It took only a moment, a flash of time almost too small to notice or calculate. And yet in that blink of an eye, my life and the precious life of my grandson, nearly ended. It was my fault that Conner Jack would experience his first, and God willing, only car crash. The mental video has played over and over in my mind for several days now and my sleep has been interrupted with the nightmare that, by God’s grace, never unfolded. How could I have lived had Conner been injured or killed by my pulling out in front of an oncoming pickup truck? Had the young driver not been alert and manage to swerve and brake quick enough, the result could have been tragic. His fast reaction resulted in two damaged vehicles but no injuries.
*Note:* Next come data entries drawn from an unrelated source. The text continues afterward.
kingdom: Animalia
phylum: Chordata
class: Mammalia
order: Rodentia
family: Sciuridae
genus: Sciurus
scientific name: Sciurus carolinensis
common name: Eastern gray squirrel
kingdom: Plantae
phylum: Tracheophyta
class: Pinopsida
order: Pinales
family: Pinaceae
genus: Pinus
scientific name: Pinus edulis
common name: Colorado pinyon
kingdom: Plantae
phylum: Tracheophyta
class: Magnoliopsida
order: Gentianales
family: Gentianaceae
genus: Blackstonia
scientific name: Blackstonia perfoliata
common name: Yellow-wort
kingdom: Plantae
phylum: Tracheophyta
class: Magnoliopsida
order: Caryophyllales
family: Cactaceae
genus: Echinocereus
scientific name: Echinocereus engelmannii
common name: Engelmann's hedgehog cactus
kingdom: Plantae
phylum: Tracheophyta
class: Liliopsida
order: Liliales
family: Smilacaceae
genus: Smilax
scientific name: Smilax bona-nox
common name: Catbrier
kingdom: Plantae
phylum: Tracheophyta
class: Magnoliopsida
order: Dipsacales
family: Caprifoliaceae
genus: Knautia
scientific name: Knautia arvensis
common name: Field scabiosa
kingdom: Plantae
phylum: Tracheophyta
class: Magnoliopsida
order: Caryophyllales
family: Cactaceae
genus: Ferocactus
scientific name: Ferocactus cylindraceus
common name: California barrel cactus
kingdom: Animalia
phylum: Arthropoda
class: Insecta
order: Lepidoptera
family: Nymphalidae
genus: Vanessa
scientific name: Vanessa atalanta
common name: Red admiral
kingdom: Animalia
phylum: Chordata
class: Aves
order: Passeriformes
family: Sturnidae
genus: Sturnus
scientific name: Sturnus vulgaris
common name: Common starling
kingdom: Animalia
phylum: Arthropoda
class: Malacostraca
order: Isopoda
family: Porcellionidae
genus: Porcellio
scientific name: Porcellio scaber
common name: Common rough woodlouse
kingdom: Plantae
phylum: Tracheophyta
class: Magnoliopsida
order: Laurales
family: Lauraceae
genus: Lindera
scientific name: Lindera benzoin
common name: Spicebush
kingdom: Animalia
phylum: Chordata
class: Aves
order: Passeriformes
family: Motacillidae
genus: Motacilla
There are so many times in life when seconds and inches mean the difference between life or death. Had our two vehicles arrived even one second sooner, the impact would have been squarely on Conner’s door and the result unthinkable. Instead the impact happened just beyond the place Conner sat in his car seat. Was it luck or was it something more?
God’s grace is profound. The very idea of undeserved forgiveness is life changing. Knowing that scripture declares nothing can tear us away from that grace, that God has cast our sins as far as the east is to the west, washed whiter than snow, forgotten and remembered no more, is so hard to believe that many refuse to accept such mercy. We must earn it, they suggest. We must be good, do good, please God in some way in order to be accepted. It all sounds good but it’s not true. We are incapable of goodness, at least the level of good that God could accept. We are simply helpless. And that is the only way I can find peace in understanding the driving mistake that nearly took my life and my grandsons. I was helpless. I made the mistake of turning in front of an oncoming truck and all I could do was brace for the impact. In that horrific moment, grace found us. On a narrow two lane highway in the county countryside, we were given life, love, forgiveness and grace. God found us helpless and we found God.
There are seconds in life that change us, that teach us by revealing to us a God who may seem hidden for much of our days and nights. We are so consumed with our problems and the mundane thoughts about our lives that we forget we are living. Conner and I are alive for reasons I don’t understand and though the horrific images and booming sound of our car wreck replays over and over in my thoughts, I can accept it now as a blessing, even thankful for the experience. As if God slapped me across the face to wake up and embrace life, embrace family, friends, even the very problems I am so consumed with. He has my attention.
After a sleepless first night following the accident, I went to see Conner. I prayed that there would be no lingering effects upon him. When I came through the door he was playing with his little brother, Thomas. He was laughing, running around like the little boy I knew him to be, the accident the farthest thing from his mind. Upon seeing me, he ran and gave me a hug. I squeezed him tight like I’ve done hundreds of times before. But this hug felt different. This hug was undeserved, perhaps unlikely to have happened considering what we had lived through. God had given Conner and I one more embrace and a long lifetime ahead to thank Him for it.